By integrating a dynamic adaptive mechanism, a hybrid Nelder–Mead method, and a small-range perturbation strategy into the ALAs algorithm, we developed the DMSALAs algorithm. To assess its efficacy, DMSALAs were first compared with six variant algorithms to validate the proposed strategies, then benchmarked against eight advanced algorithms to demonstrate its superior performance. These enhancements effectively address the original algorithm’s core limitations-fixed parameters, weak local search capability, and insufficient diversity preservation-making it better suited for complex optimization tasks. Specifically, the hybrid Nelder–Mead component plays a pivotal role in refining waypoints, minimizing detours, and ensuring smooth trajectories; the dynamic search radius adjustment prevents premature stagnation, and perturbation strategies enable escape from concave obstacle regions.
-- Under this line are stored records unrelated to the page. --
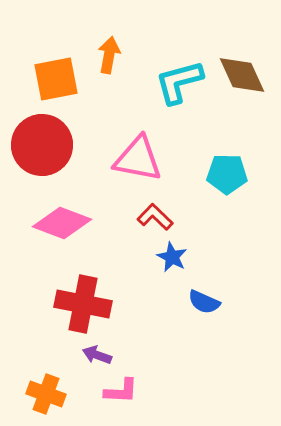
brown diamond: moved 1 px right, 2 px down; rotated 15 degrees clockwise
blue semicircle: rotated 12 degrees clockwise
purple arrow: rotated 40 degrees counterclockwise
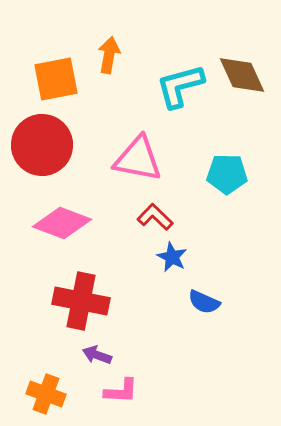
cyan L-shape: moved 1 px right, 4 px down
red cross: moved 2 px left, 3 px up
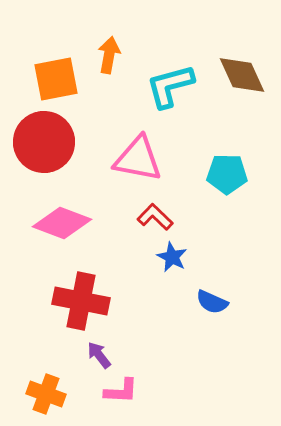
cyan L-shape: moved 10 px left
red circle: moved 2 px right, 3 px up
blue semicircle: moved 8 px right
purple arrow: moved 2 px right; rotated 32 degrees clockwise
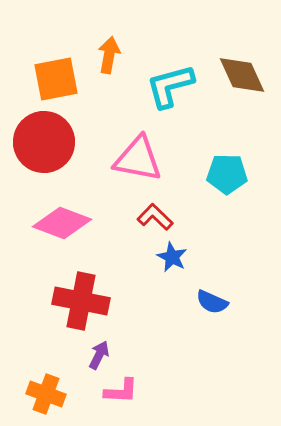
purple arrow: rotated 64 degrees clockwise
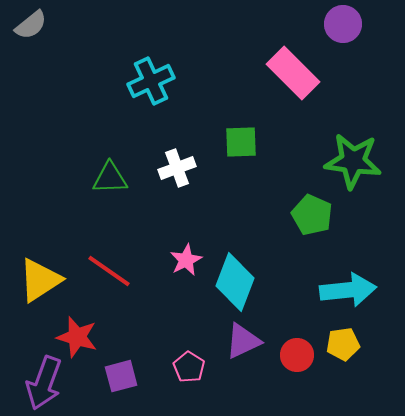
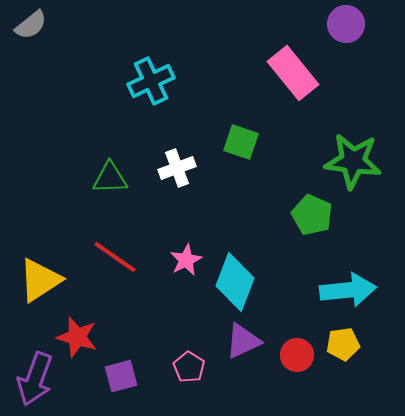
purple circle: moved 3 px right
pink rectangle: rotated 6 degrees clockwise
green square: rotated 21 degrees clockwise
red line: moved 6 px right, 14 px up
purple arrow: moved 9 px left, 4 px up
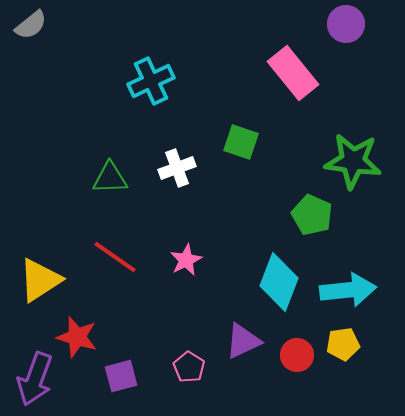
cyan diamond: moved 44 px right
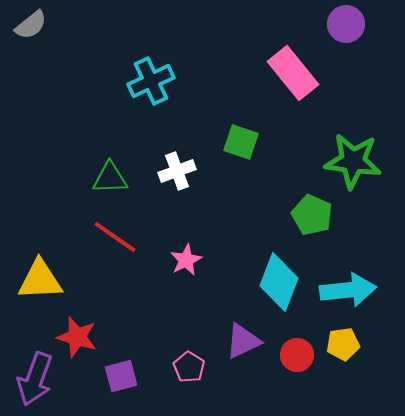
white cross: moved 3 px down
red line: moved 20 px up
yellow triangle: rotated 30 degrees clockwise
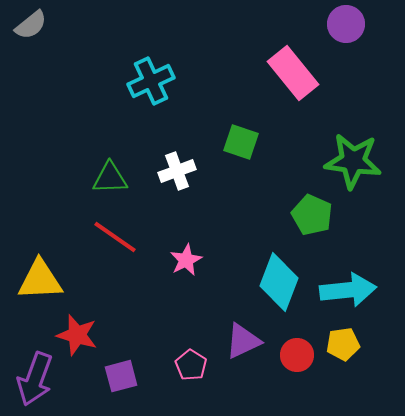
red star: moved 2 px up
pink pentagon: moved 2 px right, 2 px up
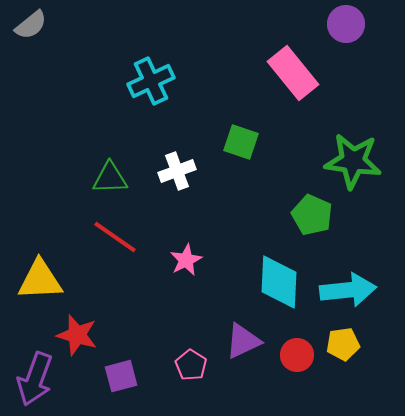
cyan diamond: rotated 18 degrees counterclockwise
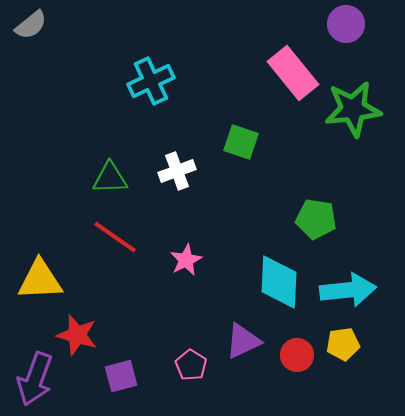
green star: moved 52 px up; rotated 14 degrees counterclockwise
green pentagon: moved 4 px right, 4 px down; rotated 15 degrees counterclockwise
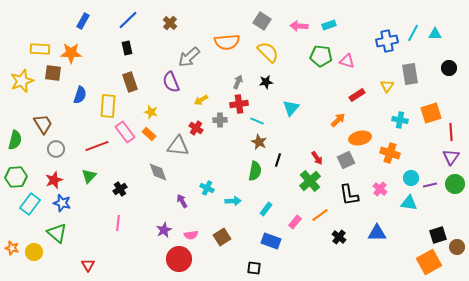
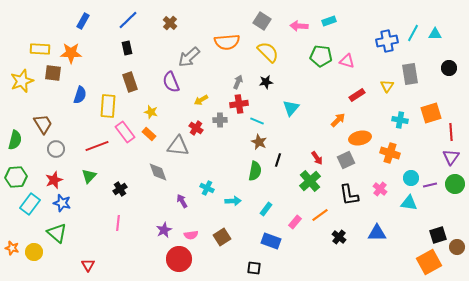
cyan rectangle at (329, 25): moved 4 px up
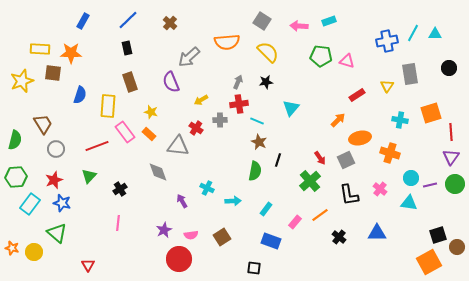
red arrow at (317, 158): moved 3 px right
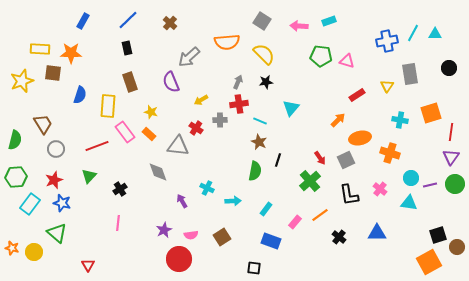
yellow semicircle at (268, 52): moved 4 px left, 2 px down
cyan line at (257, 121): moved 3 px right
red line at (451, 132): rotated 12 degrees clockwise
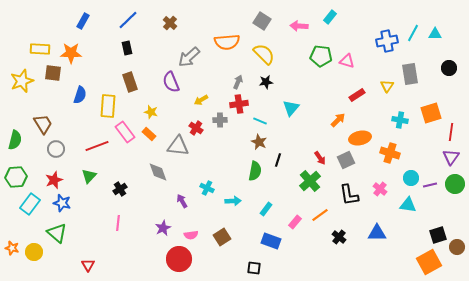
cyan rectangle at (329, 21): moved 1 px right, 4 px up; rotated 32 degrees counterclockwise
cyan triangle at (409, 203): moved 1 px left, 2 px down
purple star at (164, 230): moved 1 px left, 2 px up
To further verify DMSALAs applicability in mobile robot path planning, we systematically executed simulation experiments for the DMSALAs algorithm and eight comparative algorithms across four maps with varying scales. Subsequently, we carried out real-world experiments utilizing the RIA-E100 mobile robot within a custom-constructed physical environment. Our dual-approach experimental design, which combines virtual simulations across four maps of varying scales and real-world validations using the RIA-E100 robot, enabled a comprehensive evaluation of the DMSALAs algorithm and eight comparative algorithms. This methodology demonstrated DMSALAs superiority in addressing practical challenges, proving it to be a highly effective optimizer, especially for complex, high-dimensional problems. Its consistent top performance across diverse scenarios highlights its broad applicability in real-world engineering optimizations, such as robotic path planning tasks that demand both solution precision and reliability.

Notably, while DMSALAs demonstrate strong effectiveness, its standard deviation results across various tests indicate room for stability improvements, even after the implemented enhancements. This presents a key direction for future research. Additionally, as this study tested DMSALAs up to 30D problems, exploring its performance in higher-dimensional scenarios (50D and 100D) constitutes another critical research avenue. While this work focuses on mobile robot path planning, future efforts will aim to extend DMSALAs to other practical domains, including industrial robotics and search-and-rescue operations. In this study, high-performance algorithms were not included in the comparative analysis; however, performance comparisons with a broader selection of state-of-the-art algorithms will be conducted in future work and will constitute an important research direction. Furthermore, we plan to carry out rigorous ablation studies to precisely quantify the synergistic effects of the hybrid strategy. Specifically, on the CECs benchmark suite, incremental variants of the algorithm will be compared to disentangle the contribution of the enhanced local search component from the effect of increased function evaluations, thereby providing empirical support for the proposed synergy.

Although current stability and scalability limitations require further investigation, DMSALAs consistent excellence in both benchmark functions and applied path planning solidifies its status as a state-of-the-art optimization tool. Future research will prioritize bridging the gap between theoretical optimization and real-world deployment, ensuring robust performance in dynamic and uncertain environments.